Alberta rounding up Seneca grads

Last year a teenager working the night shift flipping burgers in a Red Deer fast-food joint told a visitor from Toronto he was making $18 an hour.


[ 2008-02-13 ]


Well, maybe. But there can be little doubt that prospects in Alberta are as good as or better than any in the country. In fact, the province is so desperate for skilled labour it is scooping up students and offering them jobs even before they have graduated.

That was the case with John Simpson and Emilia Borisenko, both 2007 graduates of the Real Property Administration program at Seneca College.

Simpson, who appraises and assesses 12,000 houses and the 30 golf courses, putting greens and driving ranges in Calgary, says the city came to Seneca in December 2006 to recruit staff with the proviso they had to have a degree.

That was no problem for Simpson, who graduated from Dalhousie University in Halifax in 1999 and who also taught English in Taiwan for more than five years.


Simpson's reasons for heading west aren't difficult to understand. There was the solid job offer, of course, but there was also the fact that there was more competition for jobs in his field in Toronto, thus making career advancement difficult. Calgary also offered "great progressive technology," says Simpson, who spent a year working for IBM in Dublin, Ireland.

JOB OFFERS


For Borisenko, a Russian and a native of Novosibirsk in Siberia, there were job offers from Edmonton and Vancouver, but she opted for Calgary instead because she considered the city a good place to start her career. In Calgary she handles 400 accounts both retail and industrial, including small plazas and gas bars.

During an interview, Borisenko, who's been in Canada five years, joked that Calgary's weather reminded her of home -- that day it was 40 degrees below -- but she's super-serious about the effort that was required from her to graduate from Seneca.

"I sacrificed everything for eight months," she says.

Both Simpson and Borisenko took Seneca's accelerated program in Real Property Administration, grinding their way to graduation in eight months.

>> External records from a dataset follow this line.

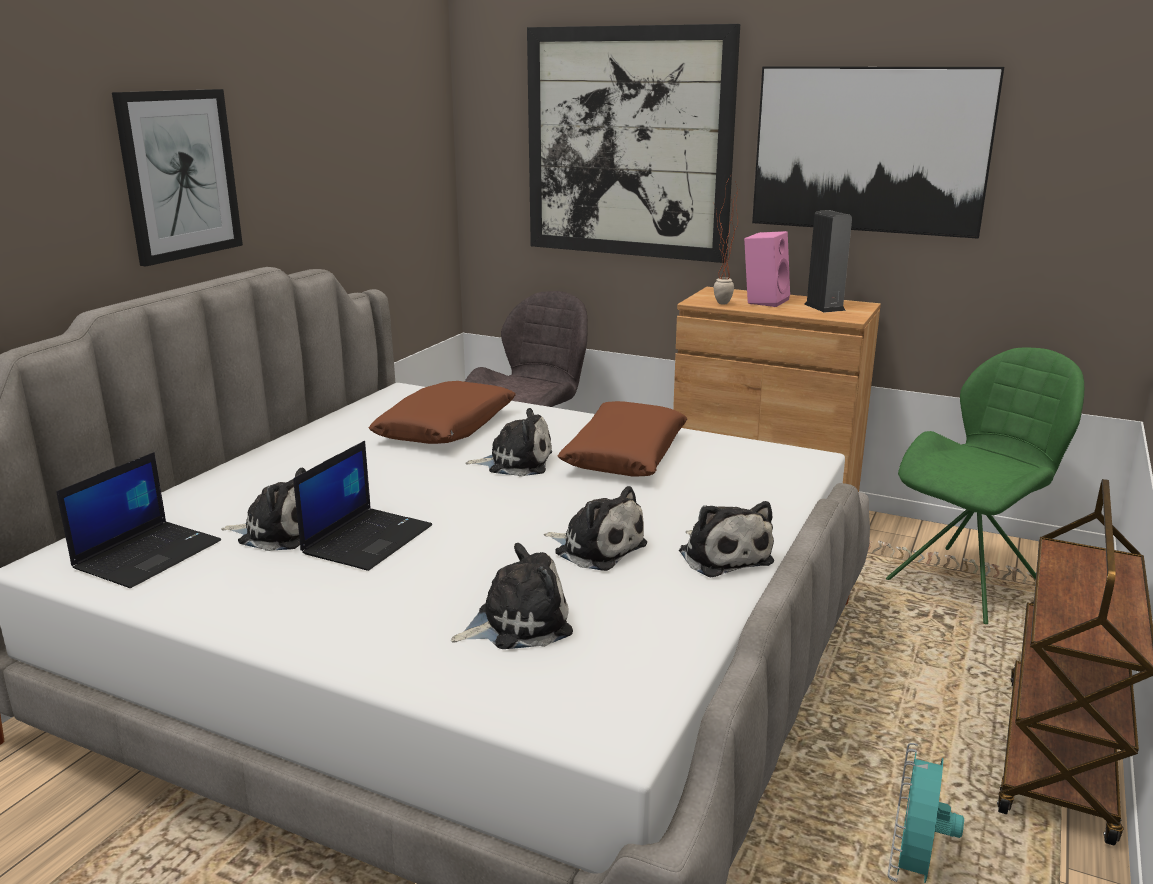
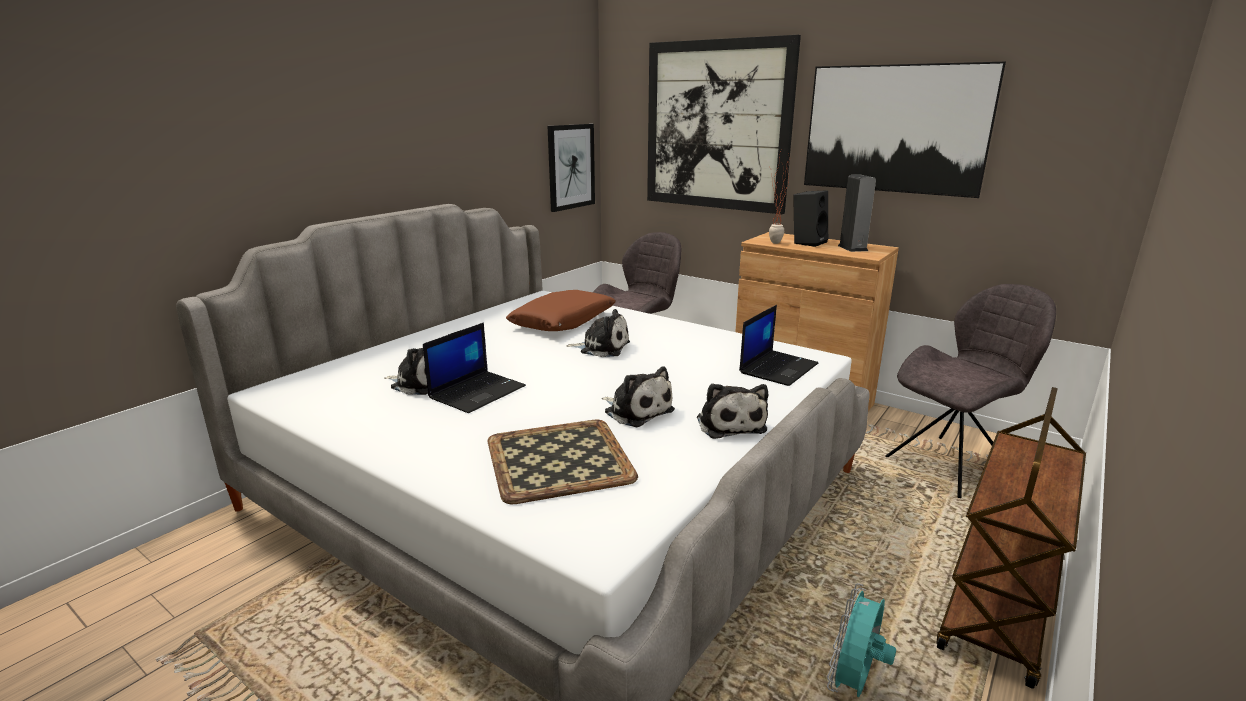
camera: 10 degrees right, 0 degrees up
laptop [56,452,221,588] -> laptop moved to [739,305,818,386]
picture [112,89,243,266] -> picture moved to [548,124,595,212]
plush toy [451,543,573,649] -> tray [487,420,638,504]
brown pillow [557,401,687,477] -> none
pink speaker [744,231,790,307] -> black speaker [793,190,828,247]
green chair [886,348,1084,624] -> grey chair [885,284,1056,498]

And it was a grind. Simpson readily admits the program was a challenge despite his degree in sociology and says one of the toughest courses he took was statistical modelling. Other courses in the program include appraisal theory, real estate law and "a lot of financial math," he says.

For Borisenko, who has a degree in computer science and worked as a programmer for eight years back home, there was the added burden of studying in English. "It was hard; it wasn't easy for me. But my English skills went up substantially."

RECRUITING


Paul Sloggett, Seneca's Real Property Administration co-ordinator, says his students are being recruited by companies all through western Canada, with representatives from Calgary slated to come back to talk to this year's graduating class and Edmonton representatives visiting this week.

However, Sloggett says not all of his students will be qualified to accept interviews with both cities since Calgary requires its hires to have a degree as well as the Real Property Administration certificate. Edmonton asks for only a diploma and the certificate.

The program at Seneca, taught in partnership with the University of British Columbia, is unique, Sloggett explains. Its graduates are welcome in every province without additional training, he says, and this May, Seneca faculty hired by Alberta is going to the province to teach the program's curriculum.

More teaching may mean more graduates, Sloggett says, but Seneca is careful not to saturate the market. The college turns out just 25 to 30 graduates a year. After all, there are limits even to what Alberta can absorb.